Therefore, the RP model gives a unified solution for three key questions, which have mostly been studied independently of one another: 1) a network architecture that can learn to compute the likelihood of its own inputs; 2) a statistical model that accurately captures the spiking patterns of very large networks of neurons in the cortex, using little training data; and 3) a shallow network design that allows for a biologically plausible learning rule based on noise.

The estimation of surprise that underlies the RP model also suggests an alternative interpretation to common observations of neural function: feature selectivity of cells would correspond to responding strongly to a stimulus that is surprising based on the background stimulus statistics, and neural adaptation would signify a change in surprise based on the recently observed stimuli (56). While we focused here on shallow and randomly connected circuits, the local scope of learning in these models also implies they would work in other neural architectures, including deeper networks with multiple layers or networks lacking a traditional layered structure. In particular, we speculate that this would be compatible with networks where the intermediate connectivity is adjusted by a separate process such as back propagation in deep neural networks.

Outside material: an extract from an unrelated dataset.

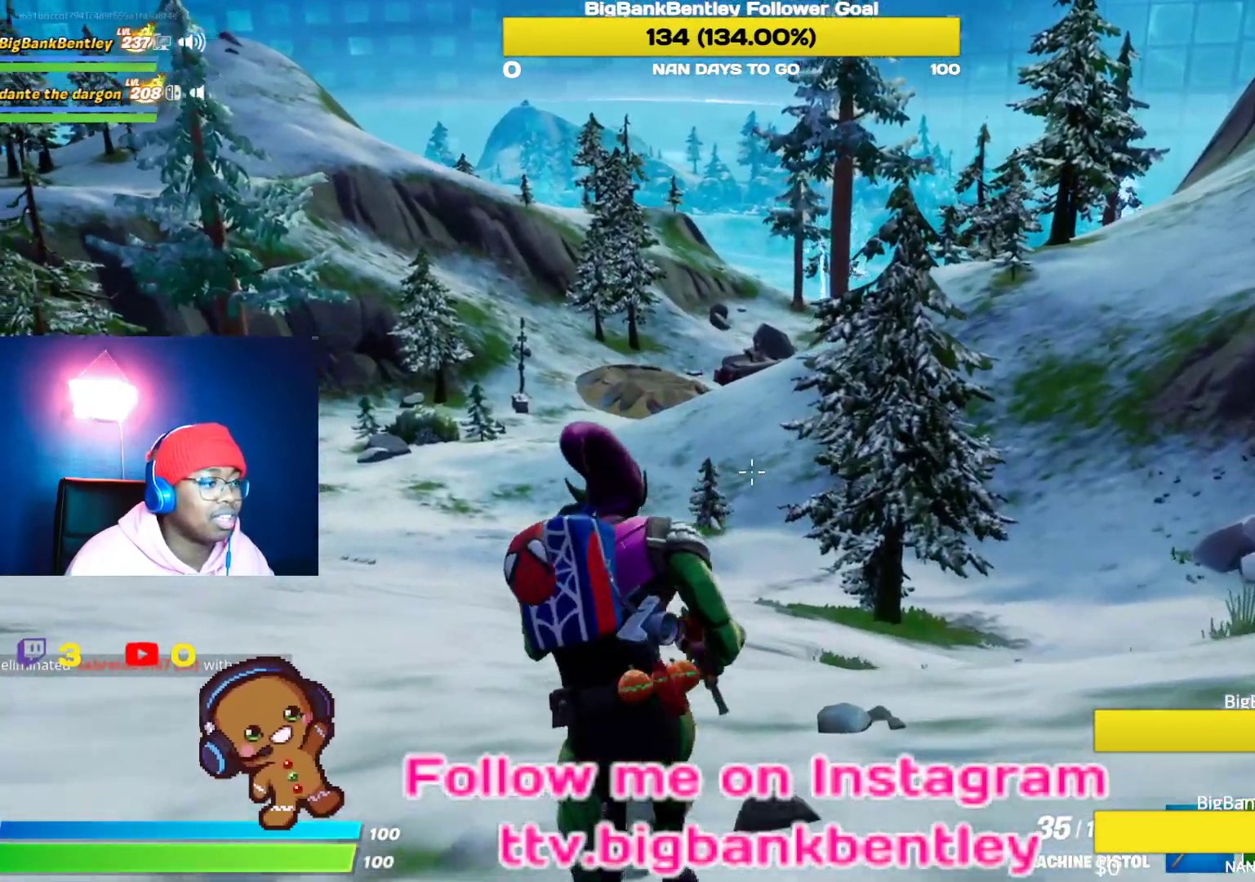
{"buttons": [], "left_stick": "up-left", "right_stick": "center", "events": [[300, "left_stick", "up-left"], [383, "right_stick", "center"]]}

Importantly, relying on the existing random connectivity as random feature detectors simplifies and accelerates the learning process, and the emerging representations are efficient and sparse (16, 25, 48) without explicitly building this into the model.

The RP model also naturally integrates into Bayesian theories of neural computation: because learning involves only modifying the direct connections to an output neuron, multiple output neurons that receive inputs from the same intermediate layer can each learn a separate model over the stimuli. This could be accomplished if each readout neuron would modify its synapses based on some teaching signal only when particular input patterns or conditions occur, thus giving a probabilistic model for new inputs, conditioned on the particular subset of training ones. Thus, comparing the outputs of the readout neurons would give, for example, a Bayes-optimal classifier at the cost of a single extra neuron per input category (SI Appendix, Fig. S9A). Dopamine, which has already been implicated in learning mechanisms and the prediction of outcomes (57, 58), would be one possible candidate for such a teaching signal that selectively switches learning on and off based on external outcomes.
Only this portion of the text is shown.